# Evaluate My Monster



## Kaza (Feb 9, 2015)

This is without a doubt the nicest betta I have. The majority are rescues but this I just won from AquaBid.Please Evaluate and I would love suggestions on what kind of girl to look for him


----------



## Nimble (Aug 31, 2014)

His topline could stand to be a bit smoother. He's got a sharp incline from the tip of his snout to the top of his body, which is a bit of a detriment. 

His ventrals look a bit too short to match his anal fin, which the points of which should be parallel to each other. 

His dorsal has a very nice 'hawk' shape, which is a big plus.
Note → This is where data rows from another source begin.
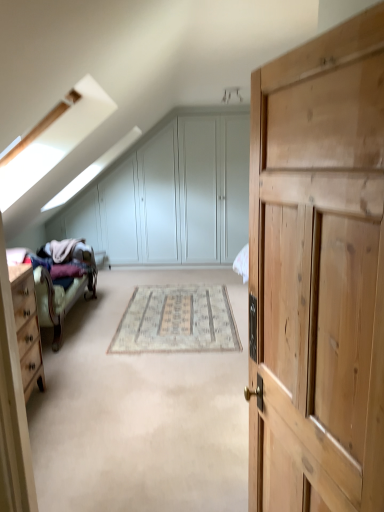
Question: Is beige woven rug at center to the left or to the right of velvet purple blanket at left in the image?

Choices:
 (A) left
 (B) right

Answer: (B)

Question: From a real-world perspective, is beige woven rug at center positioned above or below velvet purple blanket at left?

Choices:
 (A) below
 (B) above

Answer: (A)

Question: Estimate the real-world distances between objects in this image. Which object is closer to the velvet purple blanket at left?

Choices:
 (A) light wood dresser at left
 (B) wooden bed frame at left
 (C) natural wood cupboard at right
 (D) beige woven rug at center
 (E) white matte dresser at upper center

Answer: (B)

Question: Based on their relative distances, which object is farther from the white matte dresser at upper center?

Choices:
 (A) light wood dresser at left
 (B) natural wood cupboard at right
 (C) wooden bed frame at left
 (D) beige woven rug at center
 (E) velvet purple blanket at left

Answer: (B)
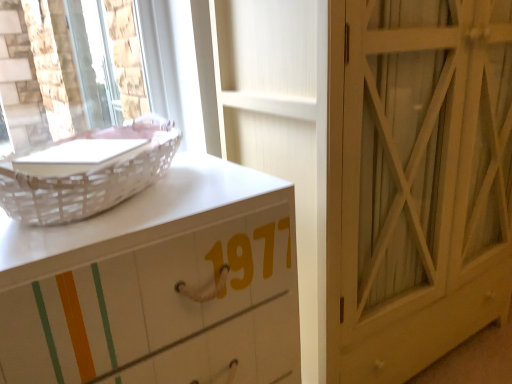
Question: Considering the positions of point (84, 329) and point (351, 349), is point (84, 329) closer or farther from the camera than point (351, 349)?

Choices:
 (A) closer
 (B) farther

Answer: (A)

Question: Is white painted wood chest of drawers at left bigger or smaller than white wood door at center-right?

Choices:
 (A) big
 (B) small

Answer: (B)

Question: Based on their relative distances, which object is farther from the white painted wood chest of drawers at left?

Choices:
 (A) white wood door at center-right
 (B) white wicker basket at upper left

Answer: (A)

Question: Which object is the closest to the white wood door at center-right?

Choices:
 (A) white painted wood chest of drawers at left
 (B) white wicker basket at upper left

Answer: (A)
Finally, the edges of his caudal(tail) fin are rounded, rather than sharp points. It's not the worst I've seen, but not great either.


----------



## Kaza (Feb 9, 2015)

Breeding him with a solid clean white female maybe a few generations can tweak alittle of some of the problems. I didn't pay much it cost more to ship but compared to the rescues I have this is the one I'm going to play with I'd like to try and get some gold in there just not exactly sure how I'm going to do that Ty for the honest Eval this is just the first of many to come in the future


----------



## BlueInkFish (Jan 13, 2013)

I totally agree with Nimble.

But when you were talking about the white female, do you mean you want to fix the color or the form? What are you exactly aiming for? What are you trying achieve through this spawn?


----------



## Kaza (Feb 9, 2015)

As far as the color goes I'm pleased I would like to get some gold in there sometime in the future but for right now after hearing what the both of you had to say I'd like to focous on the form I really would like to take the next few generations to work on its body mainly because a lot of these babies will most likely go to LFS but I would like to eventually have the oppertunity putting a few up on Aquabid any suggestions along the way would be most welcomed


----------



## BlueInkFish (Jan 13, 2013)

Ok. Well, having a well forme female to even out his flaws is obvious, do you have any females in mind to breed him with?


----------



## Kaza (Feb 9, 2015)

Yup Yup This one


----------